Spatial layout data
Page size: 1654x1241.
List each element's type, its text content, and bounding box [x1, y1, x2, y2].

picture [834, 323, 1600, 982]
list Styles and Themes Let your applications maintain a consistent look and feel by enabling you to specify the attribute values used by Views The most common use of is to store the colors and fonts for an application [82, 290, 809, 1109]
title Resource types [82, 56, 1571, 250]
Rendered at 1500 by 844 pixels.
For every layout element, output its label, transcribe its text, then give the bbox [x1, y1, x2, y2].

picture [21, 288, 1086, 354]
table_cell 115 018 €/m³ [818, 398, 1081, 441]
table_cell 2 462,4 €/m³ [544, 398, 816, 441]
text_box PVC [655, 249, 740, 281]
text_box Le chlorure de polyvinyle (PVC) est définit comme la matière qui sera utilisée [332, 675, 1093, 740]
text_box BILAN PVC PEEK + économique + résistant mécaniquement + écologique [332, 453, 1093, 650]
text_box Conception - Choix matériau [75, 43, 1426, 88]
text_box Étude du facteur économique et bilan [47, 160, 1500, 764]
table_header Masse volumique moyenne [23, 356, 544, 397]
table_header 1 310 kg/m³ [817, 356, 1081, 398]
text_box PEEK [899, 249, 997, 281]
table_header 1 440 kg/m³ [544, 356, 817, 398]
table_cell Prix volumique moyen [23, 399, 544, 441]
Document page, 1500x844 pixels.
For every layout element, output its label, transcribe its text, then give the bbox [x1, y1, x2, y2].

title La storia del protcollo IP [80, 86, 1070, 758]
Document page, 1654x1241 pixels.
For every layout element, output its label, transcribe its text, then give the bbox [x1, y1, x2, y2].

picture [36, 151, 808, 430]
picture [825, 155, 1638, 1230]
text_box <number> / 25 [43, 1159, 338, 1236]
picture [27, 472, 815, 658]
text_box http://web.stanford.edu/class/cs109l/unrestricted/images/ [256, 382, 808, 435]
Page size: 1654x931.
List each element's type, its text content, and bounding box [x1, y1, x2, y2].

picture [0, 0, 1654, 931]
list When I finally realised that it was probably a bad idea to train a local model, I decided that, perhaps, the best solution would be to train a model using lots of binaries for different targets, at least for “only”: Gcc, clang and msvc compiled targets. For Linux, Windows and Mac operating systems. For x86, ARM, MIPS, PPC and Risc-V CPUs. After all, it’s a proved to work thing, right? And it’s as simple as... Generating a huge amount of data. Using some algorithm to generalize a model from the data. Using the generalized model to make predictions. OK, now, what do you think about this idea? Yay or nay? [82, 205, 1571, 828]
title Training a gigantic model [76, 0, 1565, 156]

§ **WHAT NEEDS TO BE DONE**: Copy every one of the entries above word for word, keeping each line unchanged.

§ **SOLUTION**:
Page size: 1654x1241.
List each element's type, its text content, and bounding box [x1, y1, x2, y2].

picture [834, 323, 1600, 982]
list Styles and Themes Let your applications maintain a consistent look and feel by enabling you to specify the attribute values used by Views The most common use of is to store the colors and fonts for an application [82, 290, 809, 1109]
title Resource types [82, 56, 1571, 250]
Rendered at 1500 by 844 pixels.
For every layout element, output its label, transcribe its text, then give the bbox [x1, y1, x2, y2].

picture [21, 288, 1086, 354]
table_cell 115 018 €/m³ [818, 398, 1081, 441]
table_cell 2 462,4 €/m³ [544, 398, 816, 441]
text_box PVC [655, 249, 740, 281]
text_box Le chlorure de polyvinyle (PVC) est définit comme la matière qui sera utilisée [332, 675, 1093, 740]
text_box BILAN PVC PEEK + économique + résistant mécaniquement + écologique [332, 453, 1093, 650]
text_box Conception - Choix matériau [75, 43, 1426, 88]
text_box Étude du facteur économique et bilan [47, 160, 1500, 764]
table_header Masse volumique moyenne [23, 356, 544, 397]
table_header 1 310 kg/m³ [817, 356, 1081, 398]
text_box PEEK [899, 249, 997, 281]
table_header 1 440 kg/m³ [544, 356, 817, 398]
table_cell Prix volumique moyen [23, 399, 544, 441]
Document page, 1500x844 pixels.
For every layout element, output its label, transcribe its text, then give the bbox [x1, y1, x2, y2].

title La storia del protcollo IP [80, 86, 1070, 758]
Document page, 1654x1241 pixels.
For every layout element, output its label, transcribe its text, then give the bbox [x1, y1, x2, y2].

picture [36, 151, 808, 430]
picture [825, 155, 1638, 1230]
text_box <number> / 25 [43, 1159, 338, 1236]
picture [27, 472, 815, 658]
text_box http://web.stanford.edu/class/cs109l/unrestricted/images/ [256, 382, 808, 435]
Page size: 1654x931.
List each element's type, its text content, and bounding box [x1, y1, x2, y2].

picture [0, 0, 1654, 931]
list When I finally realised that it was probably a bad idea to train a local model, I decided that, perhaps, the best solution would be to train a model using lots of binaries for different targets, at least for “only”: Gcc, clang and msvc compiled targets. For Linux, Windows and Mac operating systems. For x86, ARM, MIPS, PPC and Risc-V CPUs. After all, it’s a proved to work thing, right? And it’s as simple as... Generating a huge amount of data. Using some algorithm to generalize a model from the data. Using the generalized model to make predictions. OK, now, what do you think about this idea? Yay or nay? [82, 205, 1571, 828]
title Training a gigantic model [76, 0, 1565, 156]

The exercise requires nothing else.